While it is true in the case of St. Bellarmine's ipso facto deposition theory (i.e., because it would rely upon private discernment to arrive at the conclusion of deposition, and this would happen individually or not at all, insofar as the varying opinions of fallible judgment dictated), it is not at all the case with regard to John of St. Thomas's opinion:
If a Church council declared the fact of Christ's deposition of the pope for heresy, it is precisely the benefit of the conciliar declaration which announces with divine and infallible authority the fact of the deposition. If then some section of the Church should refuse to yield to this infallible council, how is that any different than Old Catholics refusing to accept infallibility at Vatican I and so on?
What +Schneider seems to be working toward thus far is building a theory that advances the impossibility of loss of office for heresy (which, once again, would be novel and in opposition to the all the greatest theologians in the history of the Church):
Moreover, the implications for +Schneider's conclusion (ie., a pope can never lose office) are staggering: There is no way to rid the church of an attacking pope, lest wew revert to the methods of the 10th and 11th century emperors who deposed them by force for other reasons. But the Church itself, he implies, would have no mechanism or solution for such a situation (except for the temporary substitution of faithful bishops and clergy, which is really what the article sets out to justify).
6. +Schneider makes a major, contradictory non-sequitur in this (bolded) quote:
"One can disinherit children of a family. Yet one cannot disinherit the father of a family, however guilty or monstrously he behaves himself. This is the law of the hierarchy which God has established even in creation. The same is applicable to the pope, who during the term of his office is the spiritual father of the entire family of Christ on earth. In the case of a criminal or monstrous father, the children have to withdraw themselves from him or avoid contact with him. However, they cannot say, “We will elect a new and good father of our family.” It would be against common sense and against nature. The same principle should be applicable therefore to the question of deposing a heretical pope. The pope cannot be deposed by anybody, only God can intervene and He will do this in His time, since God does not fail in His Providence (“Deus in sua dispositione non fallitur”). During the First Vatican Council, Bishop Zinelli, Relator of the conciliar commission on Faith, spoke in these terms about the possibility of a heretical pope: “If God permits so great an evil (i.e. a heretical pope), the means to remedy such a situation will not be lacking” (Mansi 52, 1109)."

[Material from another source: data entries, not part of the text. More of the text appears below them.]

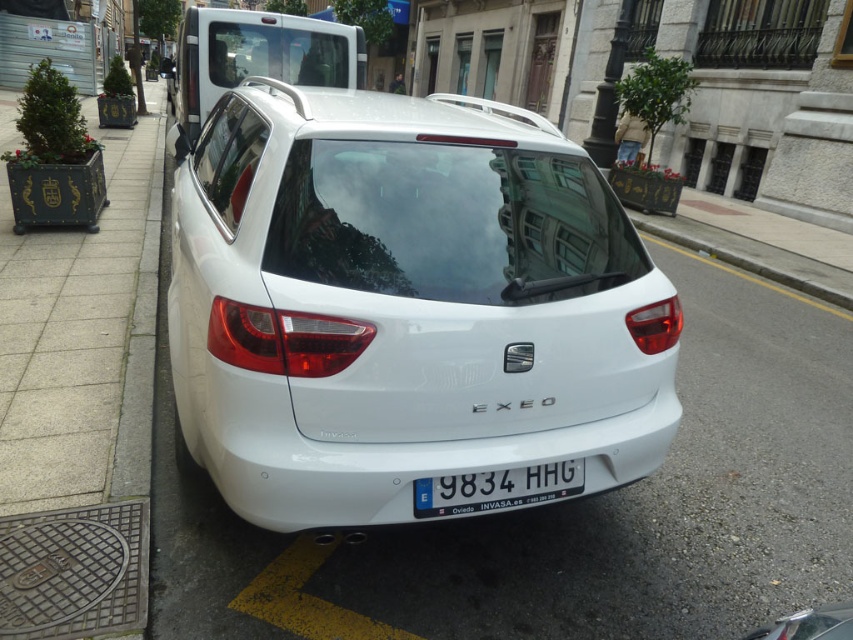
Question: Which of the following is the closest to the observer?

Choices:
 (A) (424, 493)
 (B) (380, 294)

Answer: (B)

Question: From the image, what is the correct spatial relationship of white matte hatchback at center in relation to white plastic license plate at center?

Choices:
 (A) below
 (B) above

Answer: (B)

Question: Where is white matte hatchback at center located in relation to white plastic license plate at center in the image?

Choices:
 (A) left
 (B) right

Answer: (A)

Question: Which object is farther from the camera taking this photo?

Choices:
 (A) white plastic license plate at center
 (B) white matte hatchback at center

Answer: (A)

Question: Can you confirm if white matte hatchback at center is positioned above white plastic license plate at center?

Choices:
 (A) no
 (B) yes

Answer: (B)

Question: Which of the following is the closest to the observer?

Choices:
 (A) white plastic license plate at center
 (B) white matte hatchback at center

Answer: (B)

What, then, are these means which are not lacking if, as +Schneider says, the Church cannot declare Christ's deposition of the heretical pope?
+Schneider a few paragraphs earlier has just explained that we must patiently endure the heretical pope, and there a deposition is unfeasible (even by Christ).
This commentary concludes for the sake of brevity, about halfway through +Schneider's article.
Later, he will continue to rebuke the saints and doctors, likening those who supposed the possibility of convening a council to declare Christ's deposition of an hereetical pope to Donatists (!), and being guilty of conciliarism, etc.
If there is sufficient interest, I can comment on the rest of the article, but at this juncture, it does not appear very persuasive (at least to me).